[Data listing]
------------------------------

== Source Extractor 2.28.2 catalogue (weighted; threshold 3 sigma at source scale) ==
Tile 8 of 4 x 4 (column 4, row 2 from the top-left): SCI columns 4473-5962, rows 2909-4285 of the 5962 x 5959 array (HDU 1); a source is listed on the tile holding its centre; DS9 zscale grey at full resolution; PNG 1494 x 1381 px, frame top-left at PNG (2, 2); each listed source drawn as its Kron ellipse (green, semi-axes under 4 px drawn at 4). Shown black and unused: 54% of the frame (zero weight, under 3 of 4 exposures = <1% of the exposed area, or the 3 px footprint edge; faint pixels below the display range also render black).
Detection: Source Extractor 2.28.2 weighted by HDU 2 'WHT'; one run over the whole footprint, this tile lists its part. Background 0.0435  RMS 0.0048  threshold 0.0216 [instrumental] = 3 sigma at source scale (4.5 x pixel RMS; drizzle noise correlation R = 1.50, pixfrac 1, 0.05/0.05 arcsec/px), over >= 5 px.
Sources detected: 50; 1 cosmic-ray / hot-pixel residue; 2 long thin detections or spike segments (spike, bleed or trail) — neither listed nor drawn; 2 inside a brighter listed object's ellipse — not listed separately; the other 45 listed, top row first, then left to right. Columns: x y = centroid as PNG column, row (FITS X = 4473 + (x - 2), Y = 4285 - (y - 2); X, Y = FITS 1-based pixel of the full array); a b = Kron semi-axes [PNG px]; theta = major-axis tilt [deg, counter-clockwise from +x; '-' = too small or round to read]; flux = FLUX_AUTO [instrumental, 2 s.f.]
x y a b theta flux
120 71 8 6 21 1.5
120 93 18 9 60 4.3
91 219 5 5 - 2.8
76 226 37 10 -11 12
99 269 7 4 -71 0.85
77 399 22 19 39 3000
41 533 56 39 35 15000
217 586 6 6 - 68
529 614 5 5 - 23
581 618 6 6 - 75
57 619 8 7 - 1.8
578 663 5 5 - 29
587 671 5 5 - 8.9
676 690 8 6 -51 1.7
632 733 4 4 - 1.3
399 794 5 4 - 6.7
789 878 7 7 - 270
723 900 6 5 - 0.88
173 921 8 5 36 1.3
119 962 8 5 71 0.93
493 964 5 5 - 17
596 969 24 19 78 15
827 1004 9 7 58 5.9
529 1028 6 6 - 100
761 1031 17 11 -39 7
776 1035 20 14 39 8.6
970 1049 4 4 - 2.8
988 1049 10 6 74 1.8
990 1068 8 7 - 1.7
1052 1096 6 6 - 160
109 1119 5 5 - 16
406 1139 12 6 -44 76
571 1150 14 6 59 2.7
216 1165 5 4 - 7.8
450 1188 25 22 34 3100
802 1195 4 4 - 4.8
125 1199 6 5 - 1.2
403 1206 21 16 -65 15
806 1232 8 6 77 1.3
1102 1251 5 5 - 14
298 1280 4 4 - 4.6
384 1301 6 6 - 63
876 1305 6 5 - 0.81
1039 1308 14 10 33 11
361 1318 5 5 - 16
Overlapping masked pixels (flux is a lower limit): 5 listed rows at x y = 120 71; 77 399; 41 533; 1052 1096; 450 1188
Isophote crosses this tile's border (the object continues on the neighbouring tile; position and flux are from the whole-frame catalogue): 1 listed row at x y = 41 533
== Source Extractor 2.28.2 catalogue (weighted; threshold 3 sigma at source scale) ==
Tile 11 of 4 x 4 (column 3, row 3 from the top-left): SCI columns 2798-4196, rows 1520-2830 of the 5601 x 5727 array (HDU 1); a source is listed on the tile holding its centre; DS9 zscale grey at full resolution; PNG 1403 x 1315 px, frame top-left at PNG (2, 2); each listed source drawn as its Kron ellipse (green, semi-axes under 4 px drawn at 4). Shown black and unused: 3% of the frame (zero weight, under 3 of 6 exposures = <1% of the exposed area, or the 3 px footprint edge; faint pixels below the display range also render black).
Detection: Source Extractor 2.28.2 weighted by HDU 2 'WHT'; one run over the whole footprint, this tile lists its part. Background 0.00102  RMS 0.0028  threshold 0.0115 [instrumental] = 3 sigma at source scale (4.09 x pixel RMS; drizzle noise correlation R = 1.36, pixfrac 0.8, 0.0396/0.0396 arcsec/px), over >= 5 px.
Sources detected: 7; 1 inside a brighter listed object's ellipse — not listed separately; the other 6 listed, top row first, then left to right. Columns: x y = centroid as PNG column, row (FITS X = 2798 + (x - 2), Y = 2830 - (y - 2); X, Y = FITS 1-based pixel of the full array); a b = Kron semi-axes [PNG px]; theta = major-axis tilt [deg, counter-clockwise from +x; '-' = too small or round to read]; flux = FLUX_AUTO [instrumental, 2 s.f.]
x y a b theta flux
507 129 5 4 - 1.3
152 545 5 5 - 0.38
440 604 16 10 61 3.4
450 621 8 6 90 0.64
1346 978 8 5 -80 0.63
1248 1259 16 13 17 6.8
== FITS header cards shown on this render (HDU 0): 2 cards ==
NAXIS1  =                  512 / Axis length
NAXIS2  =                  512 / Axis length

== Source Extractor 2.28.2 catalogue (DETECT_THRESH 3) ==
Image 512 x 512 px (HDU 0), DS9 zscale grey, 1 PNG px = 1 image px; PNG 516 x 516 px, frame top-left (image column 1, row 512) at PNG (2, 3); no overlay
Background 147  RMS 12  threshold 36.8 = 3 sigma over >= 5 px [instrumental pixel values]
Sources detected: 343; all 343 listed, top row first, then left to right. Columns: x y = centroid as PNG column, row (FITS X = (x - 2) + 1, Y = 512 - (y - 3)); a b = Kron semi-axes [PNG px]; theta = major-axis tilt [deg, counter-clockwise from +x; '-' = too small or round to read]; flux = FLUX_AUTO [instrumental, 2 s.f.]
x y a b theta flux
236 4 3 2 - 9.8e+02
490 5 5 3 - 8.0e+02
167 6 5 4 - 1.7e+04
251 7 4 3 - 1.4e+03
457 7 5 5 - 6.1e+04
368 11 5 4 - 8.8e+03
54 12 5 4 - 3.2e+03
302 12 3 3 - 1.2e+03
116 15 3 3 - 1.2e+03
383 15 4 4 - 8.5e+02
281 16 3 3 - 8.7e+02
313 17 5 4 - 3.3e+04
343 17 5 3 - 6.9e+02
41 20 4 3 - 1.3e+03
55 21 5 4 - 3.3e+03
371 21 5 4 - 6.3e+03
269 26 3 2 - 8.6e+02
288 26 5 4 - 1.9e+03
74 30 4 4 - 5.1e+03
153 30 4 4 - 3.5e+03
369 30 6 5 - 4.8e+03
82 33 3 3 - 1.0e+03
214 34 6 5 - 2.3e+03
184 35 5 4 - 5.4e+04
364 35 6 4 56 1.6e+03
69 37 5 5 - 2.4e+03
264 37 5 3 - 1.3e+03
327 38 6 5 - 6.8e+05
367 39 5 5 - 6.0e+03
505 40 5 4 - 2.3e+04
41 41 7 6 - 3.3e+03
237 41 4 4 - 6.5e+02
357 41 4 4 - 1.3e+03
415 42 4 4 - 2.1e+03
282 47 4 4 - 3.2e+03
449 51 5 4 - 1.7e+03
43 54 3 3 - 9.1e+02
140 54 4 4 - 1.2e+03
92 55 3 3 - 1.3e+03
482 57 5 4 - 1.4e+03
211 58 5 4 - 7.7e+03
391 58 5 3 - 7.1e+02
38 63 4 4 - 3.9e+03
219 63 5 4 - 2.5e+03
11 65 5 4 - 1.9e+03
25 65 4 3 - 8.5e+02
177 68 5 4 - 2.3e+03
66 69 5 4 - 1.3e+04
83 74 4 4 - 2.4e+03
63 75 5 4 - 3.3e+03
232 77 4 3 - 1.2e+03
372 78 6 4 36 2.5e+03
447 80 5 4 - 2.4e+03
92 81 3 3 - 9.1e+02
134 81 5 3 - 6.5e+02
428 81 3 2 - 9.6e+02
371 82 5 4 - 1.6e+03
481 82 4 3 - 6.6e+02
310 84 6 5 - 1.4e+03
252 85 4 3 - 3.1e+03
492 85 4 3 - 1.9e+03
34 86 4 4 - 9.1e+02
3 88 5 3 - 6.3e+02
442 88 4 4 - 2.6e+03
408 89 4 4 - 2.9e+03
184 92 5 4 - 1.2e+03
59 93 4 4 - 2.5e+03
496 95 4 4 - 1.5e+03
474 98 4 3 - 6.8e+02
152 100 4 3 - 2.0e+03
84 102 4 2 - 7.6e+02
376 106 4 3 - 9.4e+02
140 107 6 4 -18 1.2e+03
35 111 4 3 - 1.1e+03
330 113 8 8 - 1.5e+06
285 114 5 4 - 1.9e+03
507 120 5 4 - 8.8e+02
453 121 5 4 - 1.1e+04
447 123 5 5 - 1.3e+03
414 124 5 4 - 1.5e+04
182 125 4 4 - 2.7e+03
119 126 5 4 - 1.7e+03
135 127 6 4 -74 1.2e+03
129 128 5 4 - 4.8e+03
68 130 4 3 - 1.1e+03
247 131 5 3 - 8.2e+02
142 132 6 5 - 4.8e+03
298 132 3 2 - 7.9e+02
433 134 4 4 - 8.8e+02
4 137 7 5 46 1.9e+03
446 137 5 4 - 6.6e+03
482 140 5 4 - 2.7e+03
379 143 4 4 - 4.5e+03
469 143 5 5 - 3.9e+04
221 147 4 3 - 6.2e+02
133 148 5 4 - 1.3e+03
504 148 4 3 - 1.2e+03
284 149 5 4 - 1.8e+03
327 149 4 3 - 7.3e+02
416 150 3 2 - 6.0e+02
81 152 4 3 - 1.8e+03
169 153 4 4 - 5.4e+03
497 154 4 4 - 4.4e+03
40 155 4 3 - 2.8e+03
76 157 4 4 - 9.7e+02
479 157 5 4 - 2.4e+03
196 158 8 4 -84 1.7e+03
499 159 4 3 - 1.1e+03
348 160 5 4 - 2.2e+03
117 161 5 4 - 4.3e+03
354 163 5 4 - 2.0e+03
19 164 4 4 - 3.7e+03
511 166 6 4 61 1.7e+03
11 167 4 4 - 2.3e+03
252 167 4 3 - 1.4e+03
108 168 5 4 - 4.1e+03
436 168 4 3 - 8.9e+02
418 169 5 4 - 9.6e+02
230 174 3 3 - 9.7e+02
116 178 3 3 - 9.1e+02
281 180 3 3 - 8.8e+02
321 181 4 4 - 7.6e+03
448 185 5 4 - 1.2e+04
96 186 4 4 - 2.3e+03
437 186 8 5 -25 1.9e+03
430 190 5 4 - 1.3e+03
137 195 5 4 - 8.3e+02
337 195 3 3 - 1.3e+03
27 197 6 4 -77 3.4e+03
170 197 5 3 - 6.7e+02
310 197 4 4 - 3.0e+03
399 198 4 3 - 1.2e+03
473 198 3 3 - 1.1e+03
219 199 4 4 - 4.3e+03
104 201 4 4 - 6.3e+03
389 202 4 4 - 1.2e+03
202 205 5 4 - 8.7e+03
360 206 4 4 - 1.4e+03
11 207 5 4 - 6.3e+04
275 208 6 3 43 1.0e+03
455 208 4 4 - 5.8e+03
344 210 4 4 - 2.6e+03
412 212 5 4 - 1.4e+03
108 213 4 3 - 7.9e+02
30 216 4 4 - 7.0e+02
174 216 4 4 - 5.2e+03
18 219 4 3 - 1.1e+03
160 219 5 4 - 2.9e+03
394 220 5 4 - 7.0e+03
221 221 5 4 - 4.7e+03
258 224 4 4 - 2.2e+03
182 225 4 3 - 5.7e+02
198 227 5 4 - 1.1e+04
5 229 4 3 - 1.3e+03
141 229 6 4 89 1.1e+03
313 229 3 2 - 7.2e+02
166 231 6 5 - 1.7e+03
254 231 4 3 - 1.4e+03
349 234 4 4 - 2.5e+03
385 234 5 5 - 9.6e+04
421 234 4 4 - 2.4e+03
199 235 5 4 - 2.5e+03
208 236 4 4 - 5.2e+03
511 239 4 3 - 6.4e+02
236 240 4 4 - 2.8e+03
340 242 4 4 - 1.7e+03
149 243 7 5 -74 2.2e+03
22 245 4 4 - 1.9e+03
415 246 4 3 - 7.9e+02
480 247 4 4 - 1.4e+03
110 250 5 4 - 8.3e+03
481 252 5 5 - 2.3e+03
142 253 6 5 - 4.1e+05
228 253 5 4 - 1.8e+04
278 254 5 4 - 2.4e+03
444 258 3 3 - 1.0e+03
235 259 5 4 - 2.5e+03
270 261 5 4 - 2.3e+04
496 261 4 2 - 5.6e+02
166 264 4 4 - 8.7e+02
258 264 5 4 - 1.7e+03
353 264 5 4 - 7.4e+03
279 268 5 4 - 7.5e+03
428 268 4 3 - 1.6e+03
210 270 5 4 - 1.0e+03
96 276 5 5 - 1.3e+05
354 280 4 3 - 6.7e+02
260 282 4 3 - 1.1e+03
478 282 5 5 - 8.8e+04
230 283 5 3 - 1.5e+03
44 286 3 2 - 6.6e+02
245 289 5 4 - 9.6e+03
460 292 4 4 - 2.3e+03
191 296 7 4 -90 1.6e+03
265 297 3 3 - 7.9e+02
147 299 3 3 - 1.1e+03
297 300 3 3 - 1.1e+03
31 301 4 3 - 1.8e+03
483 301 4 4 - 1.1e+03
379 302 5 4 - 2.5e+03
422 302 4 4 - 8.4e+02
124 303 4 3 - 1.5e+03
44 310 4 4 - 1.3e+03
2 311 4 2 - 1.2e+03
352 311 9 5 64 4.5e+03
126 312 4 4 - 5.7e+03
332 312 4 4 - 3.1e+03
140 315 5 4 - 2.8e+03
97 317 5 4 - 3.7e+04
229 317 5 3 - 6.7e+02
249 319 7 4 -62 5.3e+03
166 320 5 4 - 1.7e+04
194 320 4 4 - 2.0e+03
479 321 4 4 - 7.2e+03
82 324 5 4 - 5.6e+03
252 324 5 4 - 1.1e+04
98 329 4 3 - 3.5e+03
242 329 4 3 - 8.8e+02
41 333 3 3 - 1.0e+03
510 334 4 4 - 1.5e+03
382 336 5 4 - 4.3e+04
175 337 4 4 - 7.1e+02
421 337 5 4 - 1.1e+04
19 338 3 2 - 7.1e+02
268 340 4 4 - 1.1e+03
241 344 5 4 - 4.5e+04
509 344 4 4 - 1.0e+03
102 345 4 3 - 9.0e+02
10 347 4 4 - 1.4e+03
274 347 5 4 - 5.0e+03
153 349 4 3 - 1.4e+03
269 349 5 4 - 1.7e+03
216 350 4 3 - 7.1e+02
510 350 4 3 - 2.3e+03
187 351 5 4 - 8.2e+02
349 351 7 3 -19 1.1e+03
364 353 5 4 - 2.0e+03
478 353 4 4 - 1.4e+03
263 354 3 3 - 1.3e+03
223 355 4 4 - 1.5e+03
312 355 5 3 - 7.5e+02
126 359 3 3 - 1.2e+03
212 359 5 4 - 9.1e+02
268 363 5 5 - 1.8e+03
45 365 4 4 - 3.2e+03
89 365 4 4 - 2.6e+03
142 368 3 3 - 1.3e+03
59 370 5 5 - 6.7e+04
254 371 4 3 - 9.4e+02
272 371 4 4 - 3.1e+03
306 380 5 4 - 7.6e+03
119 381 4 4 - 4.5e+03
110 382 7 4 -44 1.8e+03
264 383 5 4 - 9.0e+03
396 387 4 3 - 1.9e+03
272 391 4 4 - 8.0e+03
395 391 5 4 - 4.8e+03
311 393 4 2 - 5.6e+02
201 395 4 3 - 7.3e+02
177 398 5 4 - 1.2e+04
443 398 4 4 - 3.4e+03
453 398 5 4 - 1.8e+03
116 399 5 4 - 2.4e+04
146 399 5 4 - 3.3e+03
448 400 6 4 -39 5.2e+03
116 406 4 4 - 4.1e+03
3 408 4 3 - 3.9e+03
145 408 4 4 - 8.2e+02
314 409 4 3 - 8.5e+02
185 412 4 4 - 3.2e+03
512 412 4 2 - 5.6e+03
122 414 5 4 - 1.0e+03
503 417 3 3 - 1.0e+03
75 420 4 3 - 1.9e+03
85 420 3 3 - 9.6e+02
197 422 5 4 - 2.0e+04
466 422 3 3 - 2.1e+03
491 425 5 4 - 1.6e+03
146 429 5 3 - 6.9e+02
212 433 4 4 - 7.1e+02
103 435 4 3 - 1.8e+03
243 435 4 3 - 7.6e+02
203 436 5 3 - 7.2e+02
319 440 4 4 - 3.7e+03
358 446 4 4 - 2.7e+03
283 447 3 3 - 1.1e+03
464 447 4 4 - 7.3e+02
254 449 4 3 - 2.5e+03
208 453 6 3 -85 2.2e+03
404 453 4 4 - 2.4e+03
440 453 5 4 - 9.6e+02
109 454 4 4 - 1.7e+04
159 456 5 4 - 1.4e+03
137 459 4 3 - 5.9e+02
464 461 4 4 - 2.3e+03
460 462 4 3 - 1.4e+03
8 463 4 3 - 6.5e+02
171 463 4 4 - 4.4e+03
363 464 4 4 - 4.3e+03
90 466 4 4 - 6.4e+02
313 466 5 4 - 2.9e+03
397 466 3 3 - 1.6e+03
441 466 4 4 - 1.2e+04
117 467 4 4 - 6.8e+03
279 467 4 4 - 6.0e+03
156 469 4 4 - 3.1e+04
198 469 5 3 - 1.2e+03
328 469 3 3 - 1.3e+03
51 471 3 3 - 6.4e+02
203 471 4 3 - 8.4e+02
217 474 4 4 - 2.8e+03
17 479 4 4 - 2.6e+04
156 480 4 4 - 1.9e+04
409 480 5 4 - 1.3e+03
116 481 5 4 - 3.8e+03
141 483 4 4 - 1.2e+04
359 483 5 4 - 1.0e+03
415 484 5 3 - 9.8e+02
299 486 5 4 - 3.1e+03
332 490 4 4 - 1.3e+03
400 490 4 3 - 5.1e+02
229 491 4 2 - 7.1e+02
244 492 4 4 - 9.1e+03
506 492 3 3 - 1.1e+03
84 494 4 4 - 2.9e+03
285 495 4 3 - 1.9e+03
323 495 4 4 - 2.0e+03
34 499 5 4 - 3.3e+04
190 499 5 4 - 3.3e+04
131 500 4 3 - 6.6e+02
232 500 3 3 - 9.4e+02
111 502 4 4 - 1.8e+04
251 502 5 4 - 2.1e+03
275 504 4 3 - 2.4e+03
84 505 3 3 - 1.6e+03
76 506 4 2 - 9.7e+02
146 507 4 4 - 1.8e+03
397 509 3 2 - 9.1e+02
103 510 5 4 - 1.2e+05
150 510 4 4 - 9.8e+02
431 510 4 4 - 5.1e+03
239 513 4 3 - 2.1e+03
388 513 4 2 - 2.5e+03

------------------------------

Aim>
Starting at the beginning of the records and ending at the line that contains "0.05/0.05 arcsec/px), over >= 5 px.", arrange those lines as a numbered list, leaving out any blank lines.

Solution>
1. == Source Extractor 2.28.2 catalogue (weighted; threshold 3 sigma at source scale) ==
2. Tile 8 of 4 x 4 (column 4, row 2 from the top-left): SCI columns 4473-5962, rows 2909-4285 of the 5962 x 5959 array (HDU 1); a source is listed on the tile holding its centre; DS9 zscale grey at full resolution; PNG 1494 x 1381 px, frame top-left at PNG (2, 2); each listed source drawn as its Kron ellipse (green, semi-axes under 4 px drawn at 4). Shown black and unused: 54% of the frame (zero weight, under 3 of 4 exposures = <1% of the exposed area, or the 3 px footprint edge; faint pixels below the display range also render black).
3. Detection: Source Extractor 2.28.2 weighted by HDU 2 'WHT'; one run over the whole footprint, this tile lists its part. Background 0.0435  RMS 0.0048  threshold 0.0216 [instrumental] = 3 sigma at source scale (4.5 x pixel RMS; drizzle noise correlation R = 1.50, pixfrac 1, 0.05/0.05 arcsec/px), over >= 5 px.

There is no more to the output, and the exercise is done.